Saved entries
^^^^^^^^

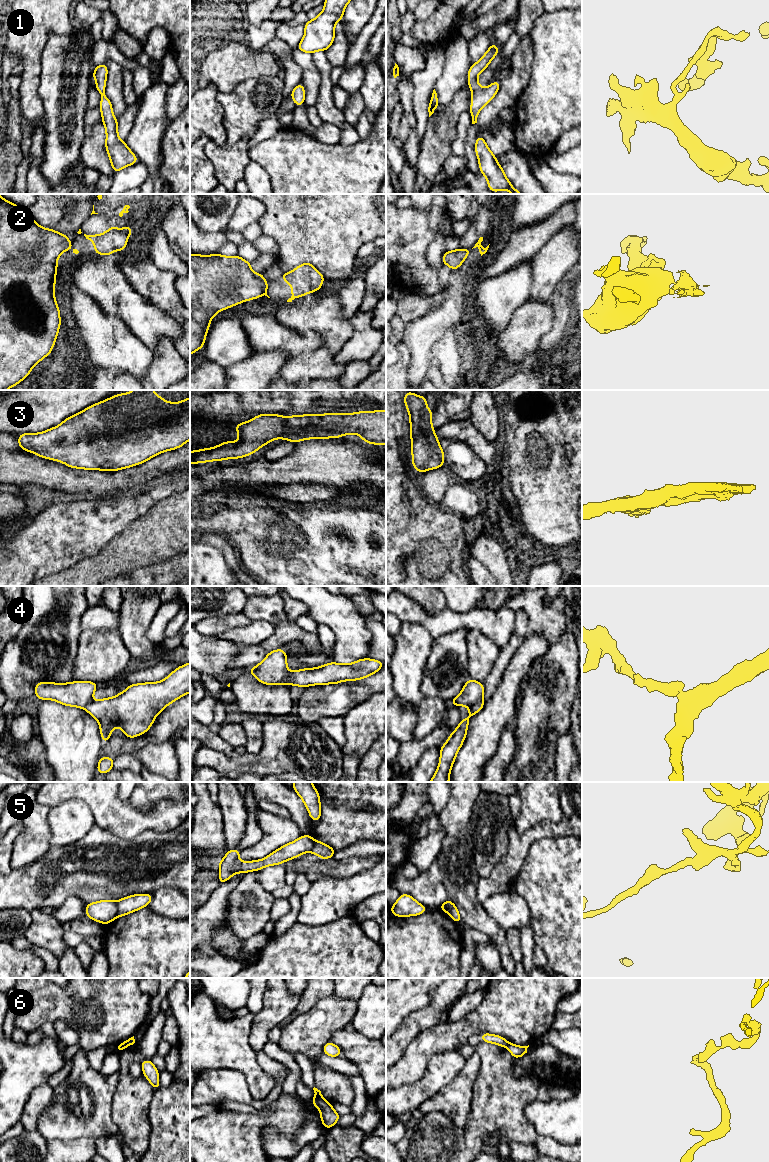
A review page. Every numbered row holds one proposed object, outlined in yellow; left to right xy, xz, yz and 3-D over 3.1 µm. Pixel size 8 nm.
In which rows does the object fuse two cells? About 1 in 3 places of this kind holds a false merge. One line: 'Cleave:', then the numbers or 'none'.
Cleave: 2, 4, 5, 6

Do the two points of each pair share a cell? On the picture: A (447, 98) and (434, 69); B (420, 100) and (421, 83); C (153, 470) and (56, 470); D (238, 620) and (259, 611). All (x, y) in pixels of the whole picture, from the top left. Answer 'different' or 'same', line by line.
A: different
B: same
C: same
D: different

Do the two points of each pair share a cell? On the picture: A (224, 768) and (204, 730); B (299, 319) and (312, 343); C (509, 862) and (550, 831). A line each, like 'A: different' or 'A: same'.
A: different
B: different
C: same

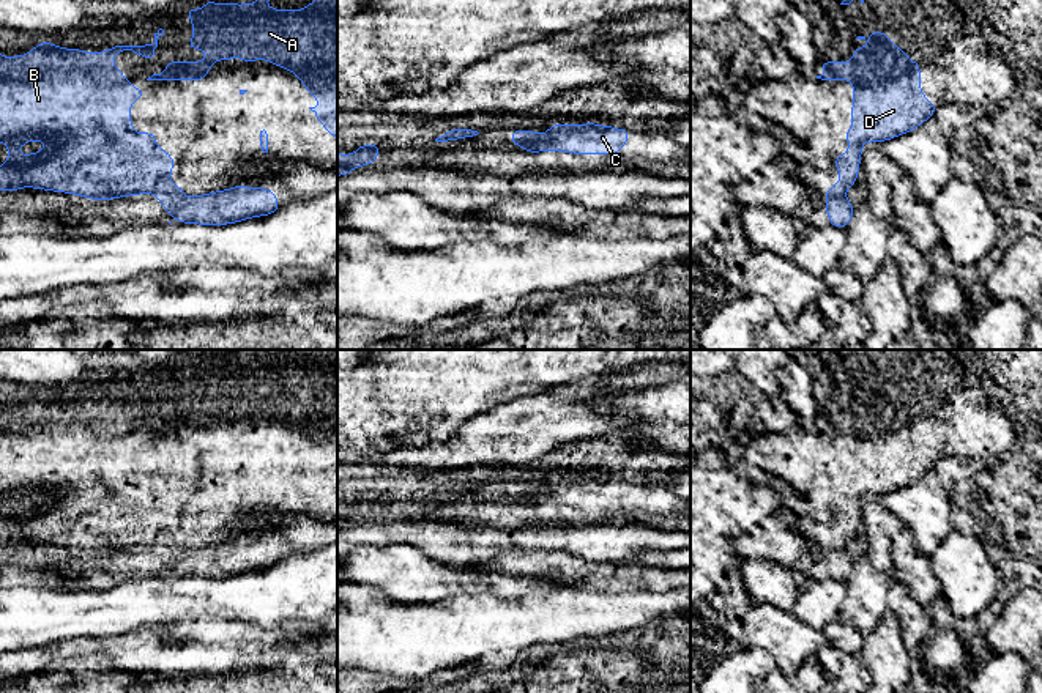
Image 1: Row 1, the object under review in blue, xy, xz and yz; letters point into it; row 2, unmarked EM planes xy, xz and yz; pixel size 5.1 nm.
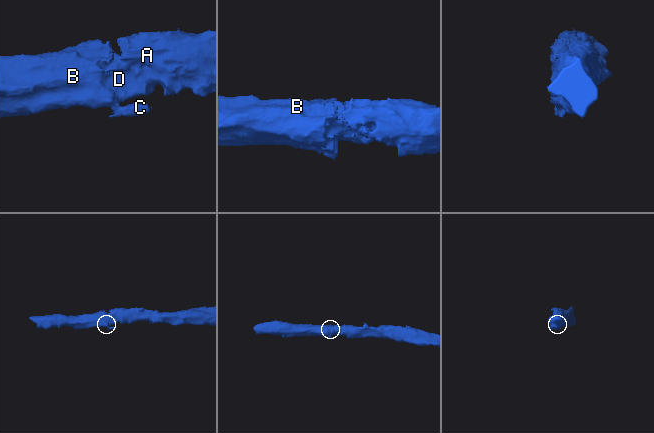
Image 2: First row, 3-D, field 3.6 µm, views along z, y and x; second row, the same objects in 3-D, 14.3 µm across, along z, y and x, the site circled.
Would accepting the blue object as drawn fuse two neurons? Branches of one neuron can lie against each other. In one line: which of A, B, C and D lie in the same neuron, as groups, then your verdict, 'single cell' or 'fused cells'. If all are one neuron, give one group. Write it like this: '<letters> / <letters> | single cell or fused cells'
A B D / C | fused cells

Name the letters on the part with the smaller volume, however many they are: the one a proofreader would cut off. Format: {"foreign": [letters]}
{"foreign": ["C"]}

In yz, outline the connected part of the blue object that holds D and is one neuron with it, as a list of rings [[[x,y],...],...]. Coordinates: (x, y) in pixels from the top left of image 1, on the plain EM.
[[[872,384],[867,392],[870,397],[856,400],[851,414],[820,414],[824,425],[817,432],[853,435],[851,482],[843,488],[850,495],[850,502],[835,512],[840,532],[837,539],[826,542],[826,550],[842,550],[856,537],[864,495],[880,496],[906,487],[933,469],[936,463],[921,444],[919,416],[911,414],[883,384]]]

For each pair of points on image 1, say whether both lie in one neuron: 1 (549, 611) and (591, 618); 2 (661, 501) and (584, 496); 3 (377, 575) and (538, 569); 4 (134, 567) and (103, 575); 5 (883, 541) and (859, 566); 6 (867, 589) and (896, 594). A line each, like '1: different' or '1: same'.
1: same
2: same
3: different
4: same
5: different
6: different

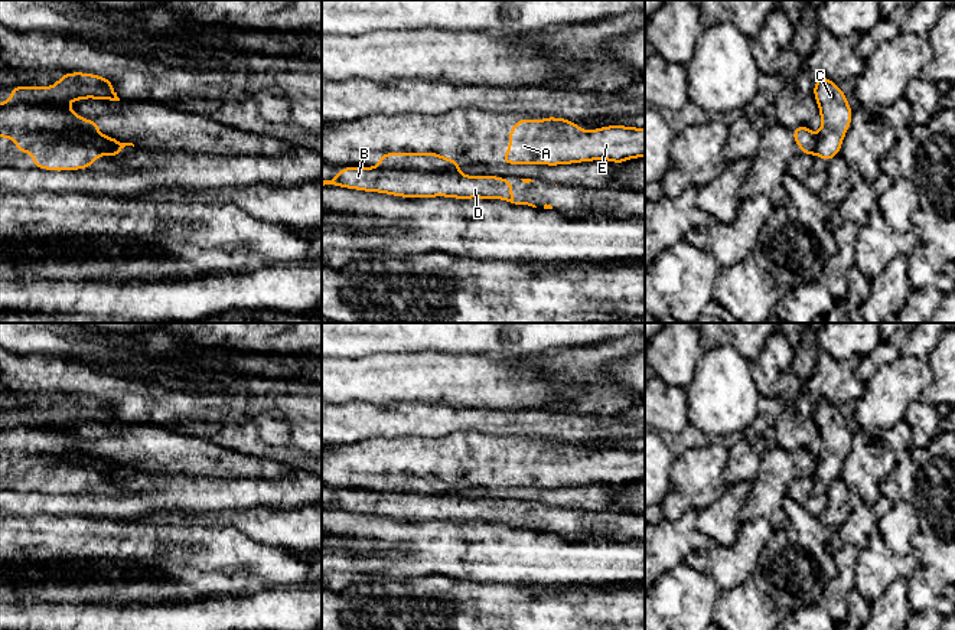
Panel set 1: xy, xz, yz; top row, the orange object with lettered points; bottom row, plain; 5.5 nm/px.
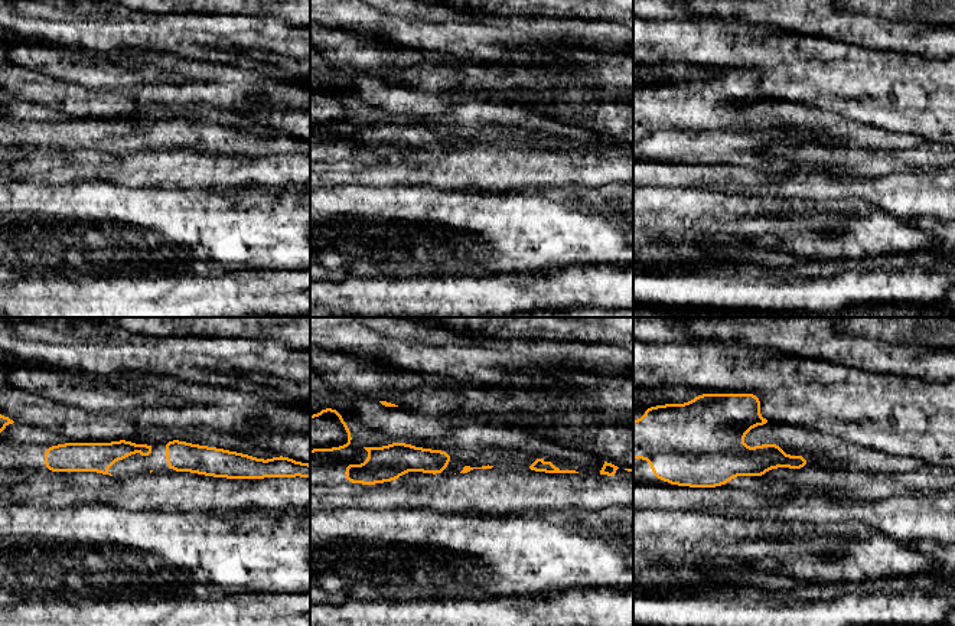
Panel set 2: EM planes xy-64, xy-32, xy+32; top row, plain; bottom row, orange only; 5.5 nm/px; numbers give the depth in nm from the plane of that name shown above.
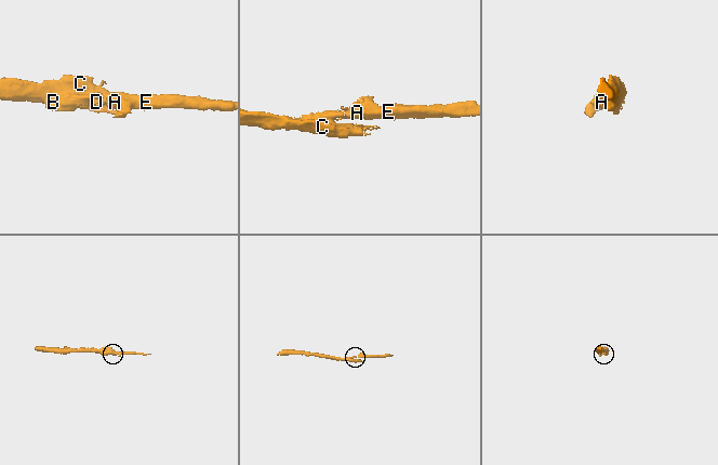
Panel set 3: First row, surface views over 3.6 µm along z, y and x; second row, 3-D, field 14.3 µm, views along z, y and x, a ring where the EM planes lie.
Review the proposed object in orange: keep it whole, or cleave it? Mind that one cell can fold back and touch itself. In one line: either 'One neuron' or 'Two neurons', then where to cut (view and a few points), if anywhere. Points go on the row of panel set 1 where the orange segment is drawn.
Two neurons. Split along xz (378, 166), (455, 170)

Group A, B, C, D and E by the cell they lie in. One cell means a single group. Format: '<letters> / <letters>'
A E / B C D

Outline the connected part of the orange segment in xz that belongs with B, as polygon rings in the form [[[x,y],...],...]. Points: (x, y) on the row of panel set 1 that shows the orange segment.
[[[340,167],[339,174],[335,179],[322,179],[322,187],[339,186],[364,192],[378,192],[394,195],[400,198],[454,198],[454,199],[501,199],[515,205],[528,205],[537,208],[528,202],[515,202],[512,193],[512,180],[502,179],[499,176],[466,176],[456,170],[402,170],[402,169],[382,169],[382,167]]]

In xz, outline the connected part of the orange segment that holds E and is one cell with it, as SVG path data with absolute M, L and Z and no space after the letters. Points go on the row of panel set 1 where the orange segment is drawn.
M544 117L542 120L532 121L518 118L515 127L508 130L509 150L501 157L502 164L573 164L593 160L610 160L620 164L630 159L645 157L645 128L626 127L626 125L606 125L596 130L581 130L574 121L557 117Z

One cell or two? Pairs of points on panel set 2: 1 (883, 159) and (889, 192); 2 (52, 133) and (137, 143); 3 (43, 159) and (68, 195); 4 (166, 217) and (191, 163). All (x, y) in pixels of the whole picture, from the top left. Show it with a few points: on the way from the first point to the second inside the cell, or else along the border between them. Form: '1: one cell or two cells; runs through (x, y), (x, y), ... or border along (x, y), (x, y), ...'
1: two cells; border along (919, 172), (893, 172), (876, 178), (853, 178)
2: one cell; runs through (74, 134), (116, 134)
3: two cells; border along (98, 179), (75, 181), (65, 185)
4: two cells; border along (146, 186), (215, 186)

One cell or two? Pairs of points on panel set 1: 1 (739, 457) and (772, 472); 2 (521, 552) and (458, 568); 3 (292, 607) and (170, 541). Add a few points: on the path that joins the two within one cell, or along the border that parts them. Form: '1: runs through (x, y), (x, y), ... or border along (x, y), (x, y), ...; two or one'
1: border along (762, 456), (759, 476), (750, 486); two
2: runs through (505, 554), (482, 554), (473, 562); one
3: border along (295, 587), (261, 590), (228, 599); two

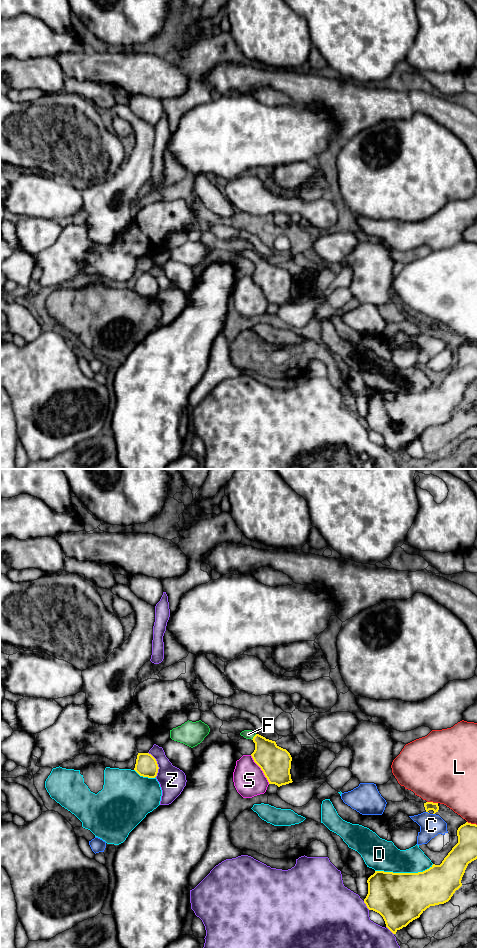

^^^^^^^^

• _INSTRUCTIONS TO FOLLOW_:
Copy the entries precisely, images excluded.

• _EXERCISE RESPONSE_:
A review page. Every numbered row holds one proposed object, outlined in yellow; left to right xy, xz, yz and 3-D over 3.1 µm. Pixel size 8 nm.
In which rows does the object fuse two cells? About 1 in 3 places of this kind holds a false merge. One line: 'Cleave:', then the numbers or 'none'.
Cleave: 2, 4, 5, 6

Do the two points of each pair share a cell? On the picture: A (447, 98) and (434, 69); B (420, 100) and (421, 83); C (153, 470) and (56, 470); D (238, 620) and (259, 611). All (x, y) in pixels of the whole picture, from the top left. Answer 'different' or 'same', line by line.
A: different
B: same
C: same
D: different

Do the two points of each pair share a cell? On the picture: A (224, 768) and (204, 730); B (299, 319) and (312, 343); C (509, 862) and (550, 831). A line each, like 'A: different' or 'A: same'.
A: different
B: different
C: same

Image 1: Row 1, the object under review in blue, xy, xz and yz; letters point into it; row 2, unmarked EM planes xy, xz and yz; pixel size 5.1 nm.
Image 2: First row, 3-D, field 3.6 µm, views along z, y and x; second row, the same objects in 3-D, 14.3 µm across, along z, y and x, the site circled.
Would accepting the blue object as drawn fuse two neurons? Branches of one neuron can lie against each other. In one line: which of A, B, C and D lie in the same neuron, as groups, then your verdict, 'single cell' or 'fused cells'. If all are one neuron, give one group. Write it like this: '<letters> / <letters> | single cell or fused cells'
A B D / C | fused cells

Name the letters on the part with the smaller volume, however many they are: the one a proofreader would cut off. Format: {"foreign": [letters]}
{"foreign": ["C"]}

In yz, outline the connected part of the blue object that holds D and is one neuron with it, as a list of rings [[[x,y],...],...]. Coordinates: (x, y) in pixels from the top left of image 1, on the plain EM.
[[[872,384],[867,392],[870,397],[856,400],[851,414],[820,414],[824,425],[817,432],[853,435],[851,482],[843,488],[850,495],[850,502],[835,512],[840,532],[837,539],[826,542],[826,550],[842,550],[856,537],[864,495],[880,496],[906,487],[933,469],[936,463],[921,444],[919,416],[911,414],[883,384]]]

For each pair of points on image 1, say whether both lie in one neuron: 1 (549, 611) and (591, 618); 2 (661, 501) and (584, 496); 3 (377, 575) and (538, 569); 4 (134, 567) and (103, 575); 5 (883, 541) and (859, 566); 6 (867, 589) and (896, 594). A line each, like '1: different' or '1: same'.
1: same
2: same
3: different
4: same
5: different
6: different

Panel set 1: xy, xz, yz; top row, the orange object with lettered points; bottom row, plain; 5.5 nm/px.
Panel set 2: EM planes xy-64, xy-32, xy+32; top row, plain; bottom row, orange only; 5.5 nm/px; numbers give the depth in nm from the plane of that name shown above.
Panel set 3: First row, surface views over 3.6 µm along z, y and x; second row, 3-D, field 14.3 µm, views along z, y and x, a ring where the EM planes lie.
Review the proposed object in orange: keep it whole, or cleave it? Mind that one cell can fold back and touch itself. In one line: either 'One neuron' or 'Two neurons', then where to cut (view and a few points), if anywhere. Points go on the row of panel set 1 where the orange segment is drawn.
Two neurons. Split along xz (378, 166), (455, 170)

Group A, B, C, D and E by the cell they lie in. One cell means a single group. Format: '<letters> / <letters>'
A E / B C D

Outline the connected part of the orange segment in xz that belongs with B, as polygon rings in the form [[[x,y],...],...]. Points: (x, y) on the row of panel set 1 that shows the orange segment.
[[[340,167],[339,174],[335,179],[322,179],[322,187],[339,186],[364,192],[378,192],[394,195],[400,198],[454,198],[454,199],[501,199],[515,205],[528,205],[537,208],[528,202],[515,202],[512,193],[512,180],[502,179],[499,176],[466,176],[456,170],[402,170],[402,169],[382,169],[382,167]]]

In xz, outline the connected part of the orange segment that holds E and is one cell with it, as SVG path data with absolute M, L and Z and no space after the letters. Points go on the row of panel set 1 where the orange segment is drawn.
M544 117L542 120L532 121L518 118L515 127L508 130L509 150L501 157L502 164L573 164L593 160L610 160L620 164L630 159L645 157L645 128L626 127L626 125L606 125L596 130L581 130L574 121L557 117Z

One cell or two? Pairs of points on panel set 2: 1 (883, 159) and (889, 192); 2 (52, 133) and (137, 143); 3 (43, 159) and (68, 195); 4 (166, 217) and (191, 163). All (x, y) in pixels of the whole picture, from the top left. Show it with a few points: on the way from the first point to the second inside the cell, or else along the border between them. Form: '1: one cell or two cells; runs through (x, y), (x, y), ... or border along (x, y), (x, y), ...'
1: two cells; border along (919, 172), (893, 172), (876, 178), (853, 178)
2: one cell; runs through (74, 134), (116, 134)
3: two cells; border along (98, 179), (75, 181), (65, 185)
4: two cells; border along (146, 186), (215, 186)

One cell or two? Pairs of points on panel set 1: 1 (739, 457) and (772, 472); 2 (521, 552) and (458, 568); 3 (292, 607) and (170, 541). Add a few points: on the path that joins the two within one cell, or along the border that parts them. Form: '1: runs through (x, y), (x, y), ... or border along (x, y), (x, y), ...; two or one'
1: border along (762, 456), (759, 476), (750, 486); two
2: runs through (505, 554), (482, 554), (473, 562); one
3: border along (295, 587), (261, 590), (228, 599); two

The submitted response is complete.